* _PROBLEM DESCRIPTION_
Quote all of the data below verbatim, leaving the pictures out of your answer.

* _DATA EXCERPTS_

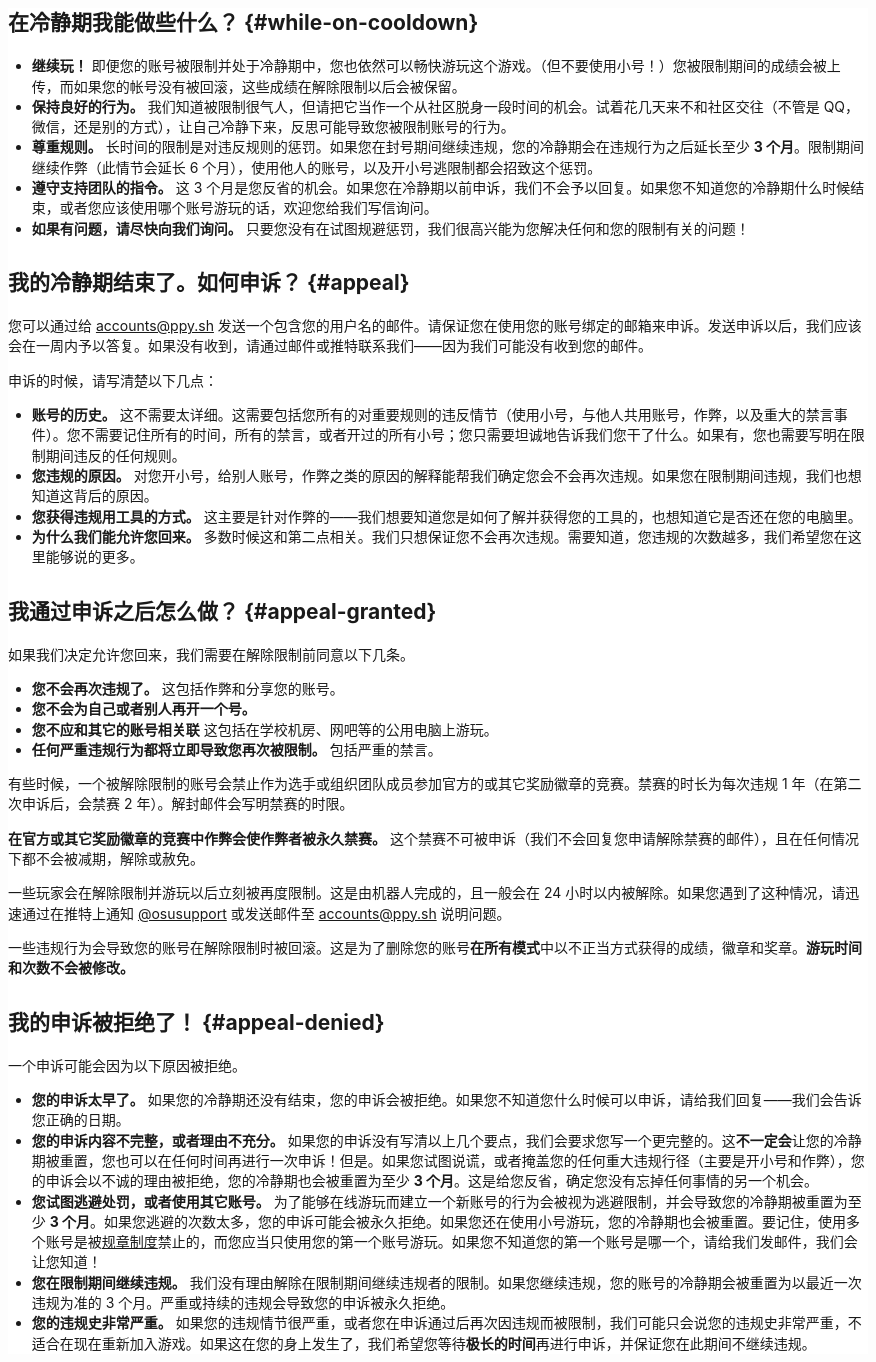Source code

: ## 在冷静期我能做些什么？ {#while-on-cooldown}

- **继续玩！** 即便您的账号被限制并处于冷静期中，您也依然可以畅快游玩这个游戏。（但不要使用小号！）您被限制期间的成绩会被上传，而如果您的帐号没有被回滚，这些成绩在解除限制以后会被保留。
- **保持良好的行为。** 我们知道被限制很气人，但请把它当作一个从社区脱身一段时间的机会。试着花几天来不和社区交往（不管是 QQ，微信，还是别的方式），让自己冷静下来，反思可能导致您被限制账号的行为。
- **尊重规则。** 长时间的限制是对违反规则的惩罚。如果您在封号期间继续违规，您的冷静期会在违规行为之后延长至少 **3 个月**。限制期间继续作弊（此情节会延长 6 个月），使用他人的账号，以及开小号逃限制都会招致这个惩罚。
- **遵守支持团队的指令。** 这 3 个月是您反省的机会。如果您在冷静期以前申诉，我们不会予以回复。如果您不知道您的冷静期什么时候结束，或者您应该使用哪个账号游玩的话，欢迎您给我们写信询问。
- **如果有问题，请尽快向我们询问。** 只要您没有在试图规避惩罚，我们很高兴能为您解决任何和您的限制有关的问题！

## 我的冷静期结束了。如何申诉？ {#appeal}

您可以通过给 [accounts@ppy.sh](mailto:accounts@ppy.sh) 发送一个包含您的用户名的邮件。请保证您在使用您的账号绑定的邮箱来申诉。发送申诉以后，我们应该会在一周内予以答复。如果没有收到，请通过邮件或推特联系我们——因为我们可能没有收到您的邮件。

申诉的时候，请写清楚以下几点：

- **账号的历史。** 这不需要太详细。这需要包括您所有的对重要规则的违反情节（使用小号，与他人共用账号，作弊，以及重大的禁言事件）。您不需要记住所有的时间，所有的禁言，或者开过的所有小号；您只需要坦诚地告诉我们您干了什么。如果有，您也需要写明在限制期间违反的任何规则。
- **您违规的原因。** 对您开小号，给别人账号，作弊之类的原因的解释能帮我们确定您会不会再次违规。如果您在限制期间违规，我们也想知道这背后的原因。
- **您获得违规用工具的方式。** 这主要是针对作弊的——我们想要知道您是如何了解并获得您的工具的，也想知道它是否还在您的电脑里。
- **为什么我们能允许您回来。** 多数时候这和第二点相关。我们只想保证您不会再次违规。需要知道，您违规的次数越多，我们希望您在这里能够说的更多。

## 我通过申诉之后怎么做？ {#appeal-granted}

如果我们决定允许您回来，我们需要在解除限制前同意以下几条。

- **您不会再次违规了。** 这包括作弊和分享您的账号。
- **您不会为自己或者别人再开一个号。**
- **您不应和其它的账号相关联** 这包括在学校机房、网吧等的公用电脑上游玩。
- **任何严重违规行为都将立即导致您再次被限制。** 包括严重的禁言。

有些时候，一个被解除限制的账号会禁止作为选手或组织团队成员参加官方的或其它奖励徽章的竞赛。禁赛的时长为每次违规 1 年（在第二次申诉后，会禁赛 2 年）。解封邮件会写明禁赛的时限。

**在官方或其它奖励徽章的竞赛中作弊会使作弊者被永久禁赛。** 这个禁赛不可被申诉（我们不会回复您申请解除禁赛的邮件），且在任何情况下都不会被减期，解除或赦免。

一些玩家会在解除限制并游玩以后立刻被再度限制。这是由机器人完成的，且一般会在 24 小时以内被解除。如果您遇到了这种情况，请迅速通过在推特上通知 [@osusupport](https://twitter.com/osusupport) 或发送邮件至 [accounts@ppy.sh](mailto:accounts@ppy.sh) 说明问题。

一些违规行为会导致您的账号在解除限制时被回滚。这是为了删除您的账号**在所有模式**中以不正当方式获得的成绩，徽章和奖章。**游玩时间和次数不会被修改。**

## 我的申诉被拒绝了！ {#appeal-denied}

一个申诉可能会因为以下原因被拒绝。

- **您的申诉太早了。** 如果您的冷静期还没有结束，您的申诉会被拒绝。如果您不知道您什么时候可以申诉，请给我们回复——我们会告诉您正确的日期。
- **您的申诉内容不完整，或者理由不充分。** 如果您的申诉没有写清以上几个要点，我们会要求您写一个更完整的。这**不一定会**让您的冷静期被重置，您也可以在任何时间再进行一次申诉！但是。如果您试图说谎，或者掩盖您的任何重大违规行径（主要是开小号和作弊），您的申诉会以不诚的理由被拒绝，您的冷静期也会被重置为至少 **3 个月**。这是给您反省，确定您没有忘掉任何事情的另一个机会。
- **您试图逃避处罚，或者使用其它账号。** 为了能够在线游玩而建立一个新账号的行为会被视为逃避限制，并会导致您的冷静期被重置为至少 **3 个月**。如果您逃避的次数太多，您的申诉可能会被永久拒绝。如果您还在使用小号游玩，您的冷静期也会被重置。要记住，使用多个账号是被[规章制度](/wiki/Rules)禁止的，而您应当只使用您的第一个账号游玩。如果您不知道您的第一个账号是哪一个，请给我们发邮件，我们会让您知道！
- **您在限制期间继续违规。** 我们没有理由解除在限制期间继续违规者的限制。如果您继续违规，您的账号的冷静期会被重置为以最近一次违规为准的 3 个月。严重或持续的违规会导致您的申诉被永久拒绝。
- **您的违规史非常严重。** 如果您的违规情节很严重，或者您在申诉通过后再次因违规而被限制，我们可能只会说您的违规史非常严重，不适合在现在重新加入游戏。如果这在您的身上发生了，我们希望您等待**极长的时间**再进行申诉，并保证您在此期间不继续违规。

* _RESPONSE_
Source code

: ## 在冷静期我能做些什么？ {#while-on-cooldown}

- **继续玩！** 即便您的账号被限制并处于冷静期中，您也依然可以畅快游玩这个游戏。（但不要使用小号！）您被限制期间的成绩会被上传，而如果您的帐号没有被回滚，这些成绩在解除限制以后会被保留。
- **保持良好的行为。** 我们知道被限制很气人，但请把它当作一个从社区脱身一段时间的机会。试着花几天来不和社区交往（不管是 QQ，微信，还是别的方式），让自己冷静下来，反思可能导致您被限制账号的行为。
- **尊重规则。** 长时间的限制是对违反规则的惩罚。如果您在封号期间继续违规，您的冷静期会在违规行为之后延长至少 **3 个月**。限制期间继续作弊（此情节会延长 6 个月），使用他人的账号，以及开小号逃限制都会招致这个惩罚。
- **遵守支持团队的指令。** 这 3 个月是您反省的机会。如果您在冷静期以前申诉，我们不会予以回复。如果您不知道您的冷静期什么时候结束，或者您应该使用哪个账号游玩的话，欢迎您给我们写信询问。
- **如果有问题，请尽快向我们询问。** 只要您没有在试图规避惩罚，我们很高兴能为您解决任何和您的限制有关的问题！

## 我的冷静期结束了。如何申诉？ {#appeal}

您可以通过给 [accounts@ppy.sh](mailto:accounts@ppy.sh) 发送一个包含您的用户名的邮件。请保证您在使用您的账号绑定的邮箱来申诉。发送申诉以后，我们应该会在一周内予以答复。如果没有收到，请通过邮件或推特联系我们——因为我们可能没有收到您的邮件。

申诉的时候，请写清楚以下几点：

- **账号的历史。** 这不需要太详细。这需要包括您所有的对重要规则的违反情节（使用小号，与他人共用账号，作弊，以及重大的禁言事件）。您不需要记住所有的时间，所有的禁言，或者开过的所有小号；您只需要坦诚地告诉我们您干了什么。如果有，您也需要写明在限制期间违反的任何规则。
- **您违规的原因。** 对您开小号，给别人账号，作弊之类的原因的解释能帮我们确定您会不会再次违规。如果您在限制期间违规，我们也想知道这背后的原因。
- **您获得违规用工具的方式。** 这主要是针对作弊的——我们想要知道您是如何了解并获得您的工具的，也想知道它是否还在您的电脑里。
- **为什么我们能允许您回来。** 多数时候这和第二点相关。我们只想保证您不会再次违规。需要知道，您违规的次数越多，我们希望您在这里能够说的更多。

## 我通过申诉之后怎么做？ {#appeal-granted}

如果我们决定允许您回来，我们需要在解除限制前同意以下几条。

- **您不会再次违规了。** 这包括作弊和分享您的账号。
- **您不会为自己或者别人再开一个号。**
- **您不应和其它的账号相关联** 这包括在学校机房、网吧等的公用电脑上游玩。
- **任何严重违规行为都将立即导致您再次被限制。** 包括严重的禁言。

有些时候，一个被解除限制的账号会禁止作为选手或组织团队成员参加官方的或其它奖励徽章的竞赛。禁赛的时长为每次违规 1 年（在第二次申诉后，会禁赛 2 年）。解封邮件会写明禁赛的时限。

**在官方或其它奖励徽章的竞赛中作弊会使作弊者被永久禁赛。** 这个禁赛不可被申诉（我们不会回复您申请解除禁赛的邮件），且在任何情况下都不会被减期，解除或赦免。

一些玩家会在解除限制并游玩以后立刻被再度限制。这是由机器人完成的，且一般会在 24 小时以内被解除。如果您遇到了这种情况，请迅速通过在推特上通知 [@osusupport](https://twitter.com/osusupport) 或发送邮件至 [accounts@ppy.sh](mailto:accounts@ppy.sh) 说明问题。

一些违规行为会导致您的账号在解除限制时被回滚。这是为了删除您的账号**在所有模式**中以不正当方式获得的成绩，徽章和奖章。**游玩时间和次数不会被修改。**

## 我的申诉被拒绝了！ {#appeal-denied}

一个申诉可能会因为以下原因被拒绝。

- **您的申诉太早了。** 如果您的冷静期还没有结束，您的申诉会被拒绝。如果您不知道您什么时候可以申诉，请给我们回复——我们会告诉您正确的日期。
- **您的申诉内容不完整，或者理由不充分。** 如果您的申诉没有写清以上几个要点，我们会要求您写一个更完整的。这**不一定会**让您的冷静期被重置，您也可以在任何时间再进行一次申诉！但是。如果您试图说谎，或者掩盖您的任何重大违规行径（主要是开小号和作弊），您的申诉会以不诚的理由被拒绝，您的冷静期也会被重置为至少 **3 个月**。这是给您反省，确定您没有忘掉任何事情的另一个机会。
- **您试图逃避处罚，或者使用其它账号。** 为了能够在线游玩而建立一个新账号的行为会被视为逃避限制，并会导致您的冷静期被重置为至少 **3 个月**。如果您逃避的次数太多，您的申诉可能会被永久拒绝。如果您还在使用小号游玩，您的冷静期也会被重置。要记住，使用多个账号是被[规章制度](/wiki/Rules)禁止的，而您应当只使用您的第一个账号游玩。如果您不知道您的第一个账号是哪一个，请给我们发邮件，我们会让您知道！
- **您在限制期间继续违规。** 我们没有理由解除在限制期间继续违规者的限制。如果您继续违规，您的账号的冷静期会被重置为以最近一次违规为准的 3 个月。严重或持续的违规会导致您的申诉被永久拒绝。
- **您的违规史非常严重。** 如果您的违规情节很严重，或者您在申诉通过后再次因违规而被限制，我们可能只会说您的违规史非常严重，不适合在现在重新加入游戏。如果这在您的身上发生了，我们希望您等待**极长的时间**再进行申诉，并保证您在此期间不继续违规。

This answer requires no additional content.